There. I said it. It was hard for me to even acknowledge this in the first place.
I also want you to know what happens during this process in no particular random order short of my own incessant ramblings……
1. The stages of grief are a myth. You will bounce around all of them at any given time. So, don’t even try and gauge a damn thing. Oh, and the littlest things are going to set you off too.
2. The veil between the living and dead becomes less than paper thin if you are grieving someone who has died. I plan on going more in depth with this one in the future too. You exist in a rabbit hole and learn how to adapt.

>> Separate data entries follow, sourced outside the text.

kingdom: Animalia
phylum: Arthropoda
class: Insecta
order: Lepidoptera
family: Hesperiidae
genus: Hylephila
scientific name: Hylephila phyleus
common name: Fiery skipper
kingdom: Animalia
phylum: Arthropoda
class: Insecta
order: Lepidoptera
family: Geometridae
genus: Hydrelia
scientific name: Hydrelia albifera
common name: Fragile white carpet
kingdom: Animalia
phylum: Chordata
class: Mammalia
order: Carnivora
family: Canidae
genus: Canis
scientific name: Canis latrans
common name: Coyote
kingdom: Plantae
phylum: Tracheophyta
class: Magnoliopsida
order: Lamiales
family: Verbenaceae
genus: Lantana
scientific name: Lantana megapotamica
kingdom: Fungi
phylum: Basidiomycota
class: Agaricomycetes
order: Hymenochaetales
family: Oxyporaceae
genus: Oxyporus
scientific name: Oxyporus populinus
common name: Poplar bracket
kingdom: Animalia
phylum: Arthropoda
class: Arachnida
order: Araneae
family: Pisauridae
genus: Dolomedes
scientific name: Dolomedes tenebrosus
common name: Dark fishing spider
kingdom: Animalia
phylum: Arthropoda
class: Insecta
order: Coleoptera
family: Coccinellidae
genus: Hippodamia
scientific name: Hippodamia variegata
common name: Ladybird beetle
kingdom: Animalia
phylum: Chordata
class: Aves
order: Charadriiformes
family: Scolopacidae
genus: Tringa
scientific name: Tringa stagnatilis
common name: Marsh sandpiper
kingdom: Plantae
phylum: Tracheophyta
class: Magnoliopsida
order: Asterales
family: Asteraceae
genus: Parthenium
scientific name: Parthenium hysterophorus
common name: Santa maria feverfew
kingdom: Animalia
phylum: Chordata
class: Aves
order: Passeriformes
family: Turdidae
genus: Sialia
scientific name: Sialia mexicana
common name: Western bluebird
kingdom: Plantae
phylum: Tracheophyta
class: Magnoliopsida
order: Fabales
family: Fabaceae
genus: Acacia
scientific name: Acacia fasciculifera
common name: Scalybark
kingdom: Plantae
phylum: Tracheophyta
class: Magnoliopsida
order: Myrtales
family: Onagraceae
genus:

3. Material things don’t matter after that. Case in point, I need to get new flooring in a couple of rooms in my house as I type this. I have the money and the time to do it. However, I really don’t care about new floors. New floors won’t improve me or make my life any more meaningful. A person’s fabulous floors are not what you remember about them after they are gone. Perfect floors won’t protect your heart from being shattered into a million pieces.
4. You figure out that a majority of the population walks around kinda oblivious to this life. Then, trauma happens, and it will jerk the breathe out of them. Once it happens, nothing, and I mean nothing is the same ever again. Air and light are even different and you stop taking the little things for granted.
5. Watching the ones you love grieve as well is hell on Earth. I will explain later as to why.